GGD has been in the conveyor belt business for 15 years and works directly with the factories of its suppliers as well as providing on-site support from certified personnel. This is how the company has been able to work with large mining corporations such as Grupo Mexico. To ensure that the company meets the demands of its clients, it has personnel constantly on the field doing maintenance and providing support to mine operators. One of the company’s strengths is its ability to thoroughly analyze conveyer belt systems at clients’ facilities in order to identify maintenance needs, training programs, and technical support. GGD is also able to service its clients with belt replacements as it stocks more than 50,000m of conveyor belts in its warehouses, in addition to a wider array of products. “When Mexico had a closed economy, there were few options in terms of products. Now, there are a wide range of solutions for different applications from suppliers in Europe, Asia, and the US.”
In order to stay ahead of the game, GGD Bandas is looking to grow by representing Depreux, a French company owned by the COBRA group, which has roots in the textile industry and designs its own textiles for conveyer belt applications. “70% of the life of a belt depends on the resistance of the textile, which is the material that carries the tension and is subjected to impacts and harsh environmental conditions,” says Monzon Garcia. We are currently in the testing phase of Depreux products with Grupo Acerero del Norte (GAN), Grupo Mexico, and Minera Frisco, and we have achieved good results thus far.” Monzon Garcia explains that the Depreux production facility can provide conveyor belts with very specific characteristics, a flexibility that could not be attained by a larger belt producer with strict production standards. For the application of the Depreux solutions, GGD is working in Mexico’s main coal region of Coahuila to replace rubber belts with PVC belts, which, according to Monzon Garcia, increase the safety of workers in the mines. “Rubber is fire retardant, which means it generates combustion and CO2 when a fire breaks out. This can lead to fatalities in underground mine accidents since oxygen is consumed by the combustion,” he says. “Though PVC is not fireresistant, it does not generate combustion.” Monzon Garcia expresses his concern about the lack of regulation for conveyor belts in Mexico and mentions that in light of this, GGD follows American and German regulations to ensure the safety of its products.
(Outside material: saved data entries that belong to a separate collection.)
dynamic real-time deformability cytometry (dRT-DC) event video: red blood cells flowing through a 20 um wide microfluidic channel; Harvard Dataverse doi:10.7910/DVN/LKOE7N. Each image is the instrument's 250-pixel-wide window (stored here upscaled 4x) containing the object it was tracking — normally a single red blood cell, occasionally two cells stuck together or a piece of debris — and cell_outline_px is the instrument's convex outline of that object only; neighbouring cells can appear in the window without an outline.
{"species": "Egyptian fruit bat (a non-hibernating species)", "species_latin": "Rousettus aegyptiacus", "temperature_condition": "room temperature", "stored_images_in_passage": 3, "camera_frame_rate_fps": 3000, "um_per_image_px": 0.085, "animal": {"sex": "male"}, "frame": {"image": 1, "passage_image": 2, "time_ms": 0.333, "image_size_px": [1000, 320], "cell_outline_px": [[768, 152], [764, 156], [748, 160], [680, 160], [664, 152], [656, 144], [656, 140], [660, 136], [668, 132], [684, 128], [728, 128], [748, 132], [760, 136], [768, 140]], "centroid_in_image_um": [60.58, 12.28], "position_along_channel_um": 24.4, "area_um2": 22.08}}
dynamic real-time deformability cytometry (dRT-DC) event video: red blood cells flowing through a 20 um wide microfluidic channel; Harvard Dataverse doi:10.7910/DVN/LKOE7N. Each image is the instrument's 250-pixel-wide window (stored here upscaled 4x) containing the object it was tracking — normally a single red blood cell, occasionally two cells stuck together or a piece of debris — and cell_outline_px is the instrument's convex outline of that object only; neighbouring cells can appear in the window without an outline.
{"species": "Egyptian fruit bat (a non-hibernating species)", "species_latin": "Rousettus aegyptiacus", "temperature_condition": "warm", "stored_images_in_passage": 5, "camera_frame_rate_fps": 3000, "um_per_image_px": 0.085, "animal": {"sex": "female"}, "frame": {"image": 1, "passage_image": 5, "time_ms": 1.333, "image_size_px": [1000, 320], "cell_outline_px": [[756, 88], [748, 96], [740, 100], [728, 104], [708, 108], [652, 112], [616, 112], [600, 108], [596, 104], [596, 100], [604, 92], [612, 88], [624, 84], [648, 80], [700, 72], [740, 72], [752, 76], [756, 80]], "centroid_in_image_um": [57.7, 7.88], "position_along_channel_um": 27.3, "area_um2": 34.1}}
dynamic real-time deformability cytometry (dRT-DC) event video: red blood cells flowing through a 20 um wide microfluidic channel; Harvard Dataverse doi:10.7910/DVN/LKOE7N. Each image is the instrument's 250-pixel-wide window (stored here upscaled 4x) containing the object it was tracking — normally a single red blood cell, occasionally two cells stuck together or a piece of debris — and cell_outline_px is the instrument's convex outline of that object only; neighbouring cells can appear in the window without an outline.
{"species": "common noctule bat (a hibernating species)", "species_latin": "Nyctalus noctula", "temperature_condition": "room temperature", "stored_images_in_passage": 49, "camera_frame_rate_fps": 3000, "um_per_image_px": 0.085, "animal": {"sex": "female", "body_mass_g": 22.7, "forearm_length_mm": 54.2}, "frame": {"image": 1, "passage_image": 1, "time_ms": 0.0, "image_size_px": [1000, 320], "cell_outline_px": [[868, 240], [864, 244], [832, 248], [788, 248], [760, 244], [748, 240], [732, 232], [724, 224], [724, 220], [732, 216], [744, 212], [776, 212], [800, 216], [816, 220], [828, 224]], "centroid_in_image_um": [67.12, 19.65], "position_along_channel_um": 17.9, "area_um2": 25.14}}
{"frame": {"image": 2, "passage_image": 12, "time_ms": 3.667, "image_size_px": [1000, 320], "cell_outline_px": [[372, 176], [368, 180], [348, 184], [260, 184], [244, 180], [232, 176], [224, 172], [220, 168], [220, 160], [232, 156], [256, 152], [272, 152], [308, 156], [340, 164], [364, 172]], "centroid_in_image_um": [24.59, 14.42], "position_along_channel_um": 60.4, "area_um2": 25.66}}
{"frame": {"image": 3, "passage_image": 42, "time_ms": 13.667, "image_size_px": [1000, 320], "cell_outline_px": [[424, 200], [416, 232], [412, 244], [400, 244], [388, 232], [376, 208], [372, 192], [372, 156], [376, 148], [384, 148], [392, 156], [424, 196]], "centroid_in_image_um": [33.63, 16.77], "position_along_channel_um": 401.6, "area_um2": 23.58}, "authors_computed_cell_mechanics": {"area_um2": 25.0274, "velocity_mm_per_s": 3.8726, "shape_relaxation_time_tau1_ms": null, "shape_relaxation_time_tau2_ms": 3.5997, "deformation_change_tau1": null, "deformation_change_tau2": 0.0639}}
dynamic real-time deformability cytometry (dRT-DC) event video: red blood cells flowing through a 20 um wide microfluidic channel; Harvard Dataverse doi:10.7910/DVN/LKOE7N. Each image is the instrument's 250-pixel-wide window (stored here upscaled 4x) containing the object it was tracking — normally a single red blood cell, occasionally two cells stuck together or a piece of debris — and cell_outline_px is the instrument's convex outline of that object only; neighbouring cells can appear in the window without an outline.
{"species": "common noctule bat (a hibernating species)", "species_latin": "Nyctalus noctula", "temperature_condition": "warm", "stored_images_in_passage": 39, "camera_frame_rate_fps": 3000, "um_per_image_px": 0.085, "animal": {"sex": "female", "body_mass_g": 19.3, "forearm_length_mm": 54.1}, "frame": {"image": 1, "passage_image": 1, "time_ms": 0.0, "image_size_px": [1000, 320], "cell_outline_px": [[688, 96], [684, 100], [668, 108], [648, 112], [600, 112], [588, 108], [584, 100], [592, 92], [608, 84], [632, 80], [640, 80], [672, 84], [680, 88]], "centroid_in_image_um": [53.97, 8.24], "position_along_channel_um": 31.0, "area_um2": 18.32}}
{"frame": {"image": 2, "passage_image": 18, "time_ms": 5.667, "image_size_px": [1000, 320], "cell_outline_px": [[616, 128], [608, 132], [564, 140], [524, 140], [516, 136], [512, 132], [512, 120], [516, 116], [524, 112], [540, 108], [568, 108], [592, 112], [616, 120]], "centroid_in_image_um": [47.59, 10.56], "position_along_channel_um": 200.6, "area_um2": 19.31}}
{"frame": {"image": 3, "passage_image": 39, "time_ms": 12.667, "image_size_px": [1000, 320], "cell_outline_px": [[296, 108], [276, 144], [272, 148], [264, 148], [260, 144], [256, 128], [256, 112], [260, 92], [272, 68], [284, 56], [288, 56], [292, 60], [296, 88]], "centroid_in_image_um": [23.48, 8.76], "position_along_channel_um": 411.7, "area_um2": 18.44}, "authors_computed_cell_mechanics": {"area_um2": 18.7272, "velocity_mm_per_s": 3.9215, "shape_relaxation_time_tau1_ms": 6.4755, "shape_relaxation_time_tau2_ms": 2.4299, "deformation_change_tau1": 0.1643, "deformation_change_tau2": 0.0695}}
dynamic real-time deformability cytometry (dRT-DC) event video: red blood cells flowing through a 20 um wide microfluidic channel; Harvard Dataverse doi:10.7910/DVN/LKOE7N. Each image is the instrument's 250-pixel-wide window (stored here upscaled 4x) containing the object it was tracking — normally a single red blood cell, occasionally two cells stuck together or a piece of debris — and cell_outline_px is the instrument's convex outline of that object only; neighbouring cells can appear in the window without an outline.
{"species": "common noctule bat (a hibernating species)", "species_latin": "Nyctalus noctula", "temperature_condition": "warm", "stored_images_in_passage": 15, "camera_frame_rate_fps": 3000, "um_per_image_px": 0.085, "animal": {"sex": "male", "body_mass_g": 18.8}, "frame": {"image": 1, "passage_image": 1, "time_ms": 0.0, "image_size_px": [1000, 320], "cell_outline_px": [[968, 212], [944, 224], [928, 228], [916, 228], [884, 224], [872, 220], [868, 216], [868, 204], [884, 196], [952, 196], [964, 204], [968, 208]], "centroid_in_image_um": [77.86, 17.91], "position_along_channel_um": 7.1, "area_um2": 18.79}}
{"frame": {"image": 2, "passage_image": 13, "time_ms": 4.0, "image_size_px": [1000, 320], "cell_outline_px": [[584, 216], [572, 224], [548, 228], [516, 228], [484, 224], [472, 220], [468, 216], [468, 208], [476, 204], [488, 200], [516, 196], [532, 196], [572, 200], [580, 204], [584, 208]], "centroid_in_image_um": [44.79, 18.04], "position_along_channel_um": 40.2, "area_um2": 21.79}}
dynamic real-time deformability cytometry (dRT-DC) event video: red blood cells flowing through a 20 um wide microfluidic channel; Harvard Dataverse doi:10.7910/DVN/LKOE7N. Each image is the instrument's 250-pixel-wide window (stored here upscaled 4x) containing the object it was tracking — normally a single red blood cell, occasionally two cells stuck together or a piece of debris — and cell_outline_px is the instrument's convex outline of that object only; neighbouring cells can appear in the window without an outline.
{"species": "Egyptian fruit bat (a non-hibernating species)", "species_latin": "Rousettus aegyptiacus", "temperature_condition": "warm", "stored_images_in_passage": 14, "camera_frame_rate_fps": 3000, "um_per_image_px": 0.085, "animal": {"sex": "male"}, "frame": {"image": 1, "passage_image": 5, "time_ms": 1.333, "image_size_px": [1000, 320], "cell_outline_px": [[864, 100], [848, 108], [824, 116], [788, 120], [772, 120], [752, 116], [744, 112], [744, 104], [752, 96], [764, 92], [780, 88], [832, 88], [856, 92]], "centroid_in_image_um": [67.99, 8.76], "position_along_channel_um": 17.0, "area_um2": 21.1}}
Monzon Garcia is also confident that, in the near future, companies in Mexico will value the cost-benefit aspect of a product rather than the price. For now, GGD will continue to focus on the large mining groups that do understand the added value of its products and services. “We are a company with a vision for the future, and even though we are undergoing hard years in terms of sales, we are generating market strategies based on location, services, and product quality. All of this is so we may, in the short term, become the leading distributor of conveyor belts in Mexico”. In the medium term, the company is seeking to develop the necessary engineering facilities for the production of its own conveyer belt systems and will aim to expand to Central America and the Caribbean in the long term.